● Text:

The ESA/JAXA BepiColombo spacecraft sped through the magnetosphere of Mercury on 19 June 2023 during its third of six flybys at the planet. Using data collected by the JAXA-led Mercury Magnetospheric Obiter’s Mass Spectrum Analyser (MSA), Mercury Ion Analyser (MIA), and Mercury Electron Analyser (MEA), and combining these measurements with a computer model to determine the origin of detected ions based on their motion, various features encountered along the trajectory of the spacecraft were revealed.
BepiColombo’s trajectory is shown as the yellow line in this graphic, with the various features encountered along the way labelled accordingly. A detailed explanation is provided below:
The first feature BepiColombo encountered, at 18:44:22 Universal Time (UT), was the bow shock. This is the boundary between the free-flowing solar wind and the planet’s magnetosphere.

● Check your understanding:
1. Please reproduce part of the BepiColombo flyby text: begin at the words "The ESA/JAXA BepiColombo" and stop after "spacecraft were revealed.".
2. According to the BepiColombo flyby text, why were the measurements from the three analysers combined with a computer model? Answer in one to three sentences.

● Figure understanding tasks:
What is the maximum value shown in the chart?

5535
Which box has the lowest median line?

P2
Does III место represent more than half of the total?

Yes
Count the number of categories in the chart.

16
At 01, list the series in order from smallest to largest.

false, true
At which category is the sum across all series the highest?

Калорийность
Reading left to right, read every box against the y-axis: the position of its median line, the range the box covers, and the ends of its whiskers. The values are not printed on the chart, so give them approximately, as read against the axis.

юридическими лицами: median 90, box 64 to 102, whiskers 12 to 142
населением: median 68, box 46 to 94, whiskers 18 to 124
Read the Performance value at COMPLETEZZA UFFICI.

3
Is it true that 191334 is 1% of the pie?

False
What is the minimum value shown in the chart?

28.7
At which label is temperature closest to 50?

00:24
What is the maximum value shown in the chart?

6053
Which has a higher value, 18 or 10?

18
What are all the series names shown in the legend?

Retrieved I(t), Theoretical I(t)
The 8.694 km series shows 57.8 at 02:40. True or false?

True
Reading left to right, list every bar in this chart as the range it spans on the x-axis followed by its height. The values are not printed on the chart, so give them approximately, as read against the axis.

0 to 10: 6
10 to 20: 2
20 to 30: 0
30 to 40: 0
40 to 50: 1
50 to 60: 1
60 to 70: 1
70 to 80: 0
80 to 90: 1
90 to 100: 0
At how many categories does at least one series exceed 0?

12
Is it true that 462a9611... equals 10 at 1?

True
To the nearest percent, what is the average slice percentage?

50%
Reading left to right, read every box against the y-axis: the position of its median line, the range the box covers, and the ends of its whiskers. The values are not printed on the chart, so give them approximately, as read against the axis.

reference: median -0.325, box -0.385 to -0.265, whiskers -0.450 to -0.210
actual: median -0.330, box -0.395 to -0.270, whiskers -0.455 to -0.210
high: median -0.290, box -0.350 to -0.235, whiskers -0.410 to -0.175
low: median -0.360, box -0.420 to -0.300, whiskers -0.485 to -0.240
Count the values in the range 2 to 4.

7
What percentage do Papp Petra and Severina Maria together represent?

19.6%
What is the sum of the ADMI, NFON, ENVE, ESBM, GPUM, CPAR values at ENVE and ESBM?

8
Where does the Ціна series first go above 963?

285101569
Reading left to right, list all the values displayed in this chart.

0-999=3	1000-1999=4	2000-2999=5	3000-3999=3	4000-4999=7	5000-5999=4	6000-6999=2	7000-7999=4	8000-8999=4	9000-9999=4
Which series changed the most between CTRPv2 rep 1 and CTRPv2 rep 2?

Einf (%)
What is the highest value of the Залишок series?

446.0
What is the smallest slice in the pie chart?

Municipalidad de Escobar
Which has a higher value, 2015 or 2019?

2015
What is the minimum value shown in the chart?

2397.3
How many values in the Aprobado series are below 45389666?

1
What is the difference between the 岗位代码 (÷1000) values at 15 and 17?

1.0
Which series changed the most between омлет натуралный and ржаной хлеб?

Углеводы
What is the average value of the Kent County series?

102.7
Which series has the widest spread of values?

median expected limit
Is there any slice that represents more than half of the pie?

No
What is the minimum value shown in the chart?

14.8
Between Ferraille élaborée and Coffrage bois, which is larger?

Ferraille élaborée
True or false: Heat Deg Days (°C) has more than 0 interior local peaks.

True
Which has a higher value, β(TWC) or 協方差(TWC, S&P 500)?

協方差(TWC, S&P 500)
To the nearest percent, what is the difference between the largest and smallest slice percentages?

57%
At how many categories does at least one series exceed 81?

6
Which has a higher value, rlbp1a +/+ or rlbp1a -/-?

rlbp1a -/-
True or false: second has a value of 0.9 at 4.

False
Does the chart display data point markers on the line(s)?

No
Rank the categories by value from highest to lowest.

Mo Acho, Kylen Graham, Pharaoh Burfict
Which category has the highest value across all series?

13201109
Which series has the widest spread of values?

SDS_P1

● Exercise results:
1.
The ESA/JAXA BepiColombo spacecraft sped through the magnetosphere of Mercury on 19 June 2023 during its third of six flybys at the planet. Using data collected by the JAXA-led Mercury Magnetospheric Obiter’s Mass Spectrum Analyser (MSA), Mercury Ion Analyser (MIA), and Mercury Electron Analyser (MEA), and combining these measurements with a computer model to determine the origin of detected ions based on their motion, various features encountered along the trajectory of the spacecraft were revealed.

2. They were combined with a computer model to determine where the detected ions came from, based on the ions' motion. This revealed the various features the spacecraft encountered along its trajectory.